*DESCRIPTION OF THE TASK*
How many lines within the records include the word "Daha"? Only that number should be given.

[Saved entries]

——————

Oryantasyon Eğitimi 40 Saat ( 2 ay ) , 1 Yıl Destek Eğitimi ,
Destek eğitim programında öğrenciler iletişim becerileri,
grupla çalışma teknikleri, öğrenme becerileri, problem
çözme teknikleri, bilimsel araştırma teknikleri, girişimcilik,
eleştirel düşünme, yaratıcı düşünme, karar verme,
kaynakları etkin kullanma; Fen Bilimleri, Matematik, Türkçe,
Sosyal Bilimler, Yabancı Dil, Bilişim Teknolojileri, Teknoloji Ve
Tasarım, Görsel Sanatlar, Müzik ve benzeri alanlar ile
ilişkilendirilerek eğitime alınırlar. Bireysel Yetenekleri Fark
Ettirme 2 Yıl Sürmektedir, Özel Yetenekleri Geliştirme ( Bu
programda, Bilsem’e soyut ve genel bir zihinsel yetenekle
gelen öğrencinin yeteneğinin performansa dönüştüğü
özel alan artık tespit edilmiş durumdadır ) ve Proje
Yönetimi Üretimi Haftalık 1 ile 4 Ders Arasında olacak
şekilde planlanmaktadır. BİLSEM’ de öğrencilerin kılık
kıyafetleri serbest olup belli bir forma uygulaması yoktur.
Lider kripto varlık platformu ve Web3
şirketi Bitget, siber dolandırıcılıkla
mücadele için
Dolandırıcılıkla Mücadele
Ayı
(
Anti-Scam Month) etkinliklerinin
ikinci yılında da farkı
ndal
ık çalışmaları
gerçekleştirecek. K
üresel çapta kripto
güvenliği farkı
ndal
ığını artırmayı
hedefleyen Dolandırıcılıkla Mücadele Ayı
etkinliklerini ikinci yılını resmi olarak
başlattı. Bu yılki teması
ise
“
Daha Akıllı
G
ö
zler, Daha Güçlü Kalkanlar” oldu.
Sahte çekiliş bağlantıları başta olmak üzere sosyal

——————

*RESULT FOR THIS EXERCISE*
2